The recycled Clorox wipes containers store lots of water but are still compact. The repurposed Dannon yogurt containers are a good size for many dwarf or micro varieties. I'm currently testing a "Micro Tom" tomato. I also planted 5 new varieties this weekend, including "Toy Choy" bok choy.

This system will work well for any young garden plants, but you may make adaptations to better suit them. Succulents such as purslane might actually do better with less moisture. So you might let the pot dry a little between waterings. You could also experiment with various potting mix compositions.

For SEEDLINGS: it might be better to keep the water reservoir empty until the seedling has begun to grow and mature. The dryer conditions will cause the seedling to develop more vigorous roots. This will also reduce the likelihood of damping off. A 32 oz container will hold lots of water even without a sub-irrigated reservoir. Later on, as your plant gets bigger, water consumption will increase. This is when you'll want to fill your reservoir.

Plants that are either crowded or simply possess vigorous root systems may show roots growing down into the water reservoir. As long as I kept the reservoir moist, the roots flourished (appearing clean and white). But once I allowed the bottom to dry out I observed dead (brown) roots. This did not kill my plants.

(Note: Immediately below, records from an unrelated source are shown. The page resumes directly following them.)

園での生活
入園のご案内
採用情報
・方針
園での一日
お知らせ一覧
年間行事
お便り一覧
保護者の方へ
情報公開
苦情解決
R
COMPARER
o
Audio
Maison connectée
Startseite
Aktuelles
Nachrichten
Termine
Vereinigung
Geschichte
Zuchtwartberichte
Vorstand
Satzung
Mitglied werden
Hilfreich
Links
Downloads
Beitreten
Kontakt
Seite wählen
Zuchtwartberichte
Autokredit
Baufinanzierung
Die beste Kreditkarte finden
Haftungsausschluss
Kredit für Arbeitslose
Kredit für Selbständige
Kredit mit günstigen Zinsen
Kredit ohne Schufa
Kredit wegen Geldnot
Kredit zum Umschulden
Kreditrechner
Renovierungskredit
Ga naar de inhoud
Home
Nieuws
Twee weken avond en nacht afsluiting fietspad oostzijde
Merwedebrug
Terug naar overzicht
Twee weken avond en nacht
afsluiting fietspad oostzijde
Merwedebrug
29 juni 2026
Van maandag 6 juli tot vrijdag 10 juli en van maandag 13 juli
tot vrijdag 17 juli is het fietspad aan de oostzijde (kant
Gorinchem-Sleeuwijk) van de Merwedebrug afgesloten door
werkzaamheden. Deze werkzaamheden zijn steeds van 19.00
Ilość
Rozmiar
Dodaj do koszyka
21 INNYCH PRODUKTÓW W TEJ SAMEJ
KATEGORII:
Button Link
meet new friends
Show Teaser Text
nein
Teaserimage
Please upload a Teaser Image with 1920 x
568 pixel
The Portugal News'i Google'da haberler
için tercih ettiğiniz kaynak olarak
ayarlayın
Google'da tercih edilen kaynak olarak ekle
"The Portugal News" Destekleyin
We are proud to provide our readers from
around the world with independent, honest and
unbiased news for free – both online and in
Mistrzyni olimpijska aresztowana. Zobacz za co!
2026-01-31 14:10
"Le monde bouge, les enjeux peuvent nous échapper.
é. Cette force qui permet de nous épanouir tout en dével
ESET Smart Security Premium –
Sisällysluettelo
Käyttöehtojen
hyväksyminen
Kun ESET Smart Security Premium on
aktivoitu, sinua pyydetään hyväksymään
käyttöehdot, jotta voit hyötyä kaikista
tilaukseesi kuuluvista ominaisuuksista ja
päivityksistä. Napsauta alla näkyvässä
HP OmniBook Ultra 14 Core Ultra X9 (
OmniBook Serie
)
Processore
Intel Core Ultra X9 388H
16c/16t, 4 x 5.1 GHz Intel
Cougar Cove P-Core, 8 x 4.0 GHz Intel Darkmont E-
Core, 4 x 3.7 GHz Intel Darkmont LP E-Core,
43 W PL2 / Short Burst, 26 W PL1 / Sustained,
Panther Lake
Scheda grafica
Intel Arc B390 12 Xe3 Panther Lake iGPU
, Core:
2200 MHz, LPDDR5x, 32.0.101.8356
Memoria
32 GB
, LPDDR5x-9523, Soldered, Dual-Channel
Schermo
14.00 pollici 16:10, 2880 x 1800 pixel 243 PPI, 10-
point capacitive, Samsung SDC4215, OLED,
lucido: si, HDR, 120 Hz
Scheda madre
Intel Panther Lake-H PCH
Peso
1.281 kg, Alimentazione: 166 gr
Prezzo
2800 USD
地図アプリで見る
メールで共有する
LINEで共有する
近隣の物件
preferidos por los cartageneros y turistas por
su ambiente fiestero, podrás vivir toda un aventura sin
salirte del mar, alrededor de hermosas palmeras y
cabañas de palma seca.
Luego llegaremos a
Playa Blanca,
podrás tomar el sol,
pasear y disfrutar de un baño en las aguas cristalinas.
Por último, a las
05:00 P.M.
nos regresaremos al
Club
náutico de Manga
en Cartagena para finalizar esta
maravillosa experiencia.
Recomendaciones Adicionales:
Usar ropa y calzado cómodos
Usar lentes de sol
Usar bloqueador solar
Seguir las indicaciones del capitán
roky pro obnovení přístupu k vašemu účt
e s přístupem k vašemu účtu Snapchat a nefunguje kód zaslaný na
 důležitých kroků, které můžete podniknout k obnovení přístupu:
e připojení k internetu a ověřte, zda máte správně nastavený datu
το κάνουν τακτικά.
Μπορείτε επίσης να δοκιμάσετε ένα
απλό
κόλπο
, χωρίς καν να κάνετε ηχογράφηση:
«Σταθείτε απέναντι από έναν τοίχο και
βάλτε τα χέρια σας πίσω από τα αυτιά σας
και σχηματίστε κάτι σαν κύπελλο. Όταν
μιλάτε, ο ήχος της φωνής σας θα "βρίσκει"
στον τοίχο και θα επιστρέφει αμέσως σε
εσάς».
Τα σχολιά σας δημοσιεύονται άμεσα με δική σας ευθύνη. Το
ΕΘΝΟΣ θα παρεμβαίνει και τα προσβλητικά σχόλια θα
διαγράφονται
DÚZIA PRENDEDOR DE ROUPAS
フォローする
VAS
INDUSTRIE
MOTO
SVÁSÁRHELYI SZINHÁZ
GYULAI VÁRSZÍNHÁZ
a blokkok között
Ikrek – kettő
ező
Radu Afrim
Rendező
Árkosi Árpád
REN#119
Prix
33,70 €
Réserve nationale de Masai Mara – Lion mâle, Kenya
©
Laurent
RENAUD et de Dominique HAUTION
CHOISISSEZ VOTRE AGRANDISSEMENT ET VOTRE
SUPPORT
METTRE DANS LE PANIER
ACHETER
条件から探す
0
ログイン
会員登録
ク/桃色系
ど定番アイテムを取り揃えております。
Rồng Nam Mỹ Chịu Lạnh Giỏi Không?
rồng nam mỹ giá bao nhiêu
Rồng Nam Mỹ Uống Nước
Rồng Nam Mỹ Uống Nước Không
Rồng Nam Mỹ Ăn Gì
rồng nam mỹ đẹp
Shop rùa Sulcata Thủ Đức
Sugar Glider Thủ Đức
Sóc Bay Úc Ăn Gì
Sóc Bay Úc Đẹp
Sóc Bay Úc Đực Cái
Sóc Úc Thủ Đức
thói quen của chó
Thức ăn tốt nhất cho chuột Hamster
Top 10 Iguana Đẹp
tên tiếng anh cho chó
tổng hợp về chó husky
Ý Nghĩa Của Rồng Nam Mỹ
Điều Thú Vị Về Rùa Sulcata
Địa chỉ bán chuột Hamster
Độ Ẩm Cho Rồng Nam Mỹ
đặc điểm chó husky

After a couple harvests, my arugula, spinach & mustard slowed down. I added a very small amount of Miracle-Gro liquid feed to the reservoir for a few days. Then I flushed the reservoirs & went back to straight water. This seemed to rejuvenate the plants. They are currently in their 7th week. In addition to testing new varieties, I'll eventually test various potting mixes. It might even be interesting to try a hydroponic application.

One thing is for sure: Albo-stein sub-irrigation systems works!